Instructions
- A) Reproduce the passage of the Hunter COVID-19 report from "It comes as" to "a bad outcome.".
- B) Answer these questions from the Hunter COVID-19 report:
(i) What did Dr David Durrheim urge Hunter residents not to play with the virus?
(ii) According to the report, whether infection provides robust immunity into the future depends on what?
(iii) How many new COVID-19 cases did Hunter New England officially record on Thursday?
- C) Continue the Hunter COVID-19 report from its last sentence.

Reading text
It comes as the district's public health controller Dr David Durrheim urged Hunter residents not to play "Russian roulette" with the virus by assuming a COVID infection was inevitable, and expecting to "get it over and done with".
"We are seeing some cases, including young children too, with bad outcomes," he said. "It is uncommon, but we don't know if that unlucky person is going to be us or a family member or friend, and we don't want to be the cause of someone else who is frail or immunocompromised getting it and having a bad outcome.
"It is not guaranteed that having the viral infection will provide you with robust immunity into the future... It depends on whether another variant comes, and what that variant is."
Officially, Hunter New England recorded 2,491 new cases of COVID-19 on Thursday, but that figure does not yet include the region's rapid antigen testing results that NSW Health began collecting this week.

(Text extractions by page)
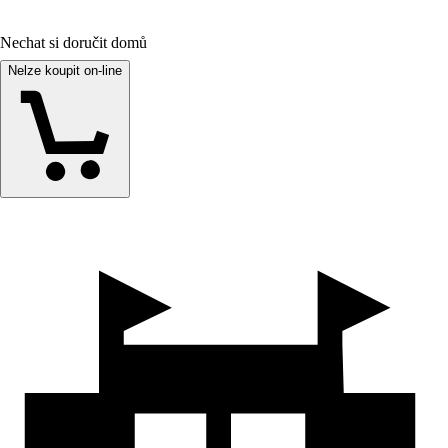
Nechat si doručit domů
Nelze koupit on-line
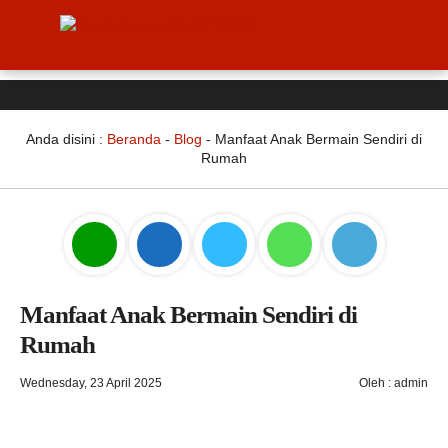
Anda disini :
Beranda
-
Blog
-
Manfaat Anak Bermain Sendiri di
Rumah
Manfaat Anak Bermain Sendiri di
Rumah
Wednesday, 23 April 2025
Oleh : admin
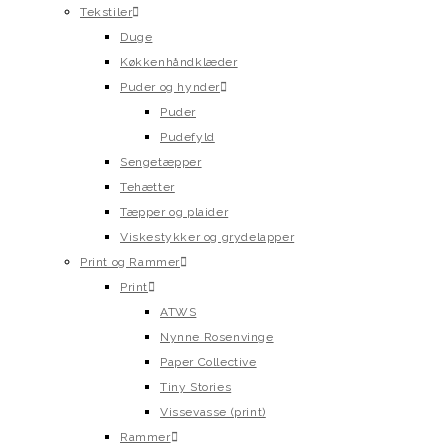
Tekstiler
Duge
Køkkenhåndklæder
Puder og hynder
Puder
Pudefyld
Sengetæpper
Tehætter
Tæpper og plaider
Viskestykker og grydelapper
Print og Rammer
Print
ATWS
Nynne Rosenvinge
Paper Collective
Tiny Stories
Vissevasse (print)
Rammer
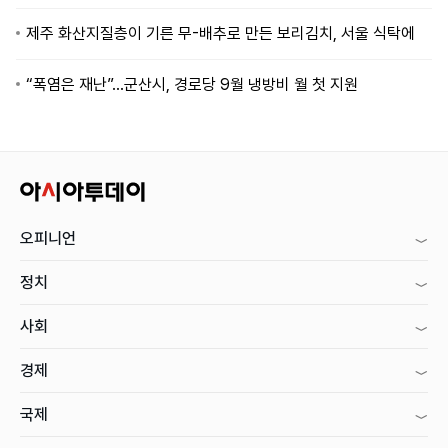
제주 화산지질층이 기른 무-배추로 만든 보리김치, 서울 식탁에
“폭염은 재난”…군산시, 경로당 9월 냉방비 월 첫 지원
오피니언
정치
사회
경제
국제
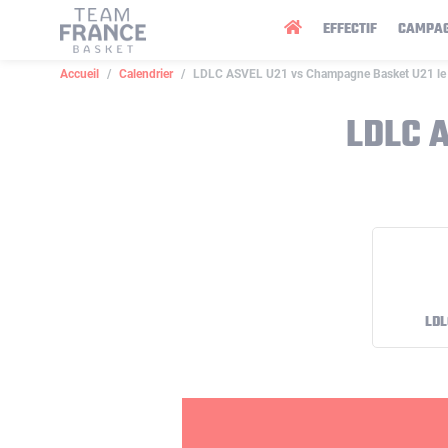
Panneau de gestion des cookies
EFFECTIF
CAMPA
Accueil
Calendrier
LDLC ASVEL U21 vs Champagne Basket U21 le
LDLC 
LDL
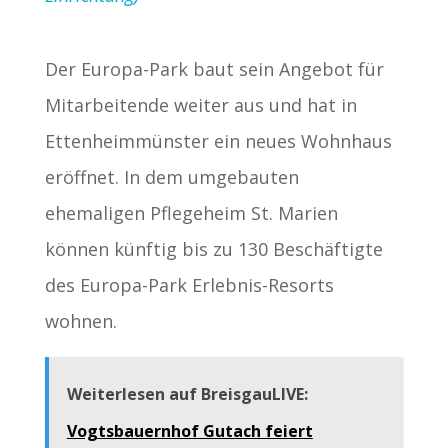
Der Europa-Park baut sein Angebot für
Mitarbeitende weiter aus und hat in
Ettenheimmünster ein neues Wohnhaus
eröffnet. In dem umgebauten
ehemaligen Pflegeheim St. Marien
können künftig bis zu 130 Beschäftigte
des Europa-Park Erlebnis-Resorts
wohnen.
Weiterlesen auf BreisgauLIVE:
Vogtsbauernhof Gutach feiert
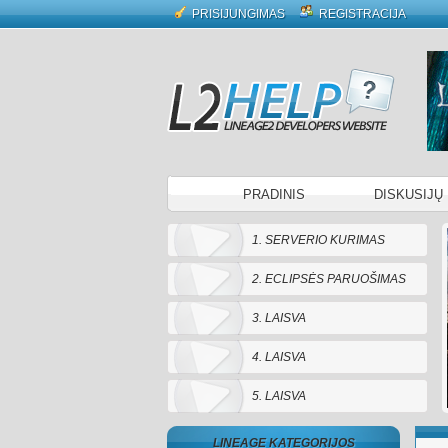
PRISIJUNGIMAS
REGISTRACIJA
PRADINIS
DISKUSIJŲ
1. SERVERIO KURIMAS
2. ECLIPSĖS PARUOŠIMAS
3. LAISVA
4. LAISVA
5. LAISVA
LINEAGE KATEGORIJOS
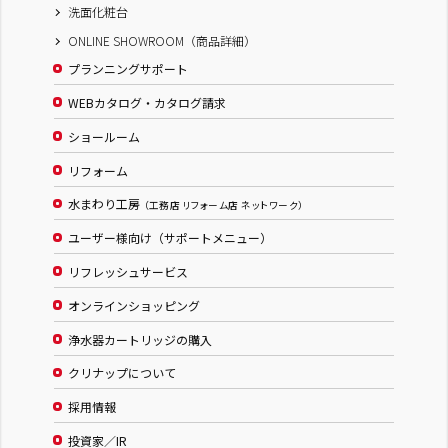
洗面化粧台
ONLINE SHOWROOM（商品詳細）
プランニングサポート
WEBカタログ・カタログ請求
ショールーム
リフォーム
水まわり工房
（工務店 リフォーム店 ネットワーク）
ユーザー様向け（サポートメニュー）
リフレッシュサービス
オンラインショッピング
浄水器カートリッジの購入
クリナップについて
採用情報
投資家／IR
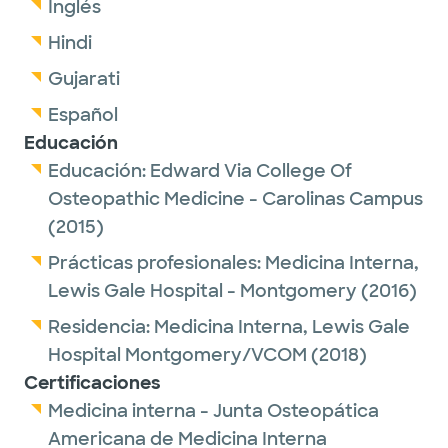
Inglés
Hindi
Gujarati
Español
Educación
Educación:
Edward Via College Of
Osteopathic Medicine - Carolinas Campus
(2015)
Prácticas profesionales:
Medicina Interna,
Lewis Gale Hospital - Montgomery
(2016)
Residencia:
Medicina Interna,
Lewis Gale
Hospital Montgomery/VCOM
(2018)
Certificaciones
Medicina interna - Junta Osteopática
Americana de Medicina Interna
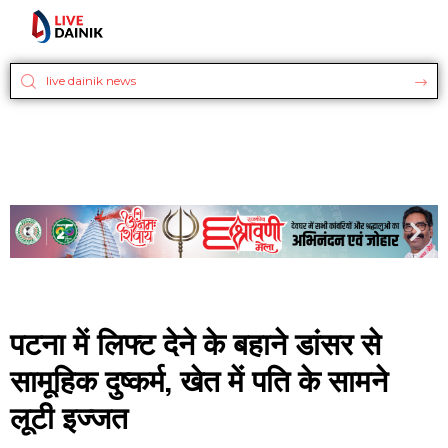
पटना में लिफ्ट देने के बहाने डांसर से
सामूहिक दुष्कर्म, खेत में पति के सामने
लूटी इज्जत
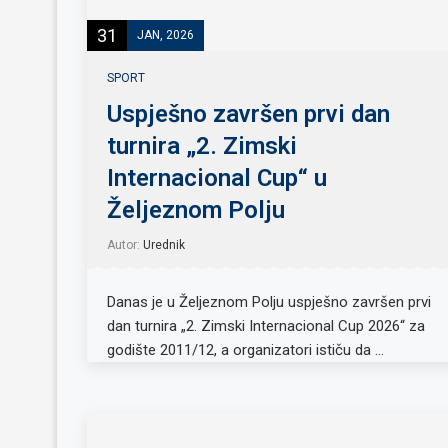
31
JAN, 2026
SPORT
Uspješno završen prvi dan
turnira „2. Zimski
Internacional Cup“ u
Željeznom Polju
Autor:
Urednik
Danas je u Željeznom Polju uspješno završen prvi
dan turnira „2. Zimski Internacional Cup 2026“ za
godište 2011/12, a organizatori ističu da …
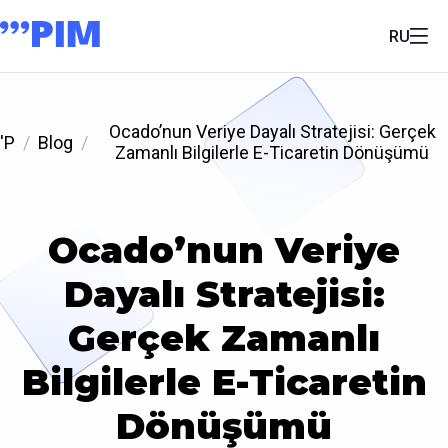
RU
Ocado’nun Veriye Dayalı Stratejisi: Gerçek
'P
Blog
Zamanlı Bilgilerle E-Ticaretin Dönüşümü
Ocado’nun Veriye
Dayalı Stratejisi:
Gerçek Zamanlı
Bilgilerle E-Ticaretin
Dönüşümü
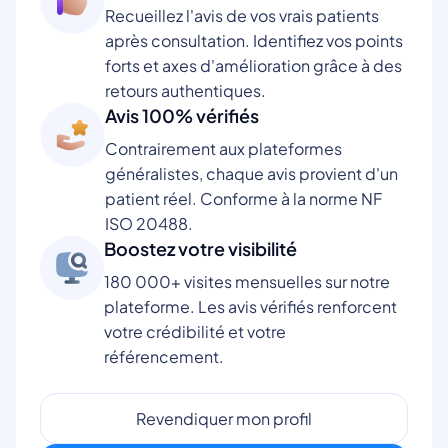
Recueillez l'avis de vos vrais patients
après consultation. Identifiez vos points
forts et axes d'amélioration grâce à des
retours authentiques.
Avis 100% vérifiés
Contrairement aux plateformes
généralistes, chaque avis provient d'un
patient réel. Conforme à la norme NF
ISO 20488.
Boostez votre visibilité
180 000+ visites mensuelles sur notre
plateforme. Les avis vérifiés renforcent
votre crédibilité et votre
référencement.
Revendiquer mon profil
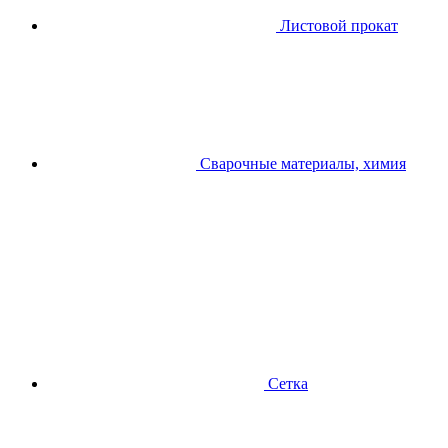
Листовой прокат
Сварочные материалы, химия
Сетка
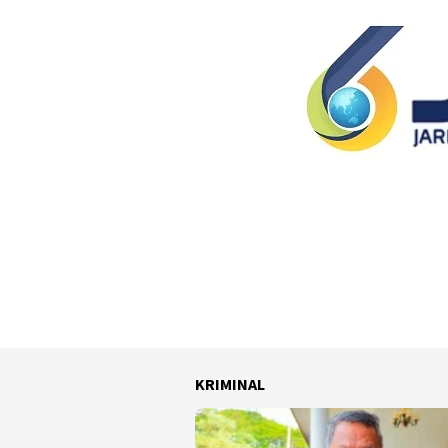
KRIMINAL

Answers below
- A)
It comes as the district's public health controller Dr David Durrheim urged Hunter residents not to play "Russian roulette" with the virus by assuming a COVID infection was inevitable, and expecting to "get it over and done with".
"We are seeing some cases, including young children too, with bad outcomes," he said. "It is uncommon, but we don't know if that unlucky person is going to be us or a family member or friend, and we don't want to be the cause of someone else who is frail or immunocompromised getting it and having a bad outcome.

- B)
(i) "Russian roulette."
(ii) Whether another variant comes, and what that variant is.
(iii) 2,491.

- C)
More than 3000 Hunter residents registered positive RAT results via the ServiceNSW app, although Dr Durrheim explained that those numbers still needed further scrutiny to weed out duplications.
"We know that over 3000 people registered their RAT results in Hunter New England," he said. "But at the moment, the system still needs to de-duplicate them because some of these people have had more than one positive RAT, and they have reported them all, and some have had PCRs as well as registered RATs.
"The NSW government is working out how this can be done in a way that gives accurate numbers.
"You would be brave to try to make an estimate on Hunter numbers at the moment, but the numbers we are getting are certainly an underestimate."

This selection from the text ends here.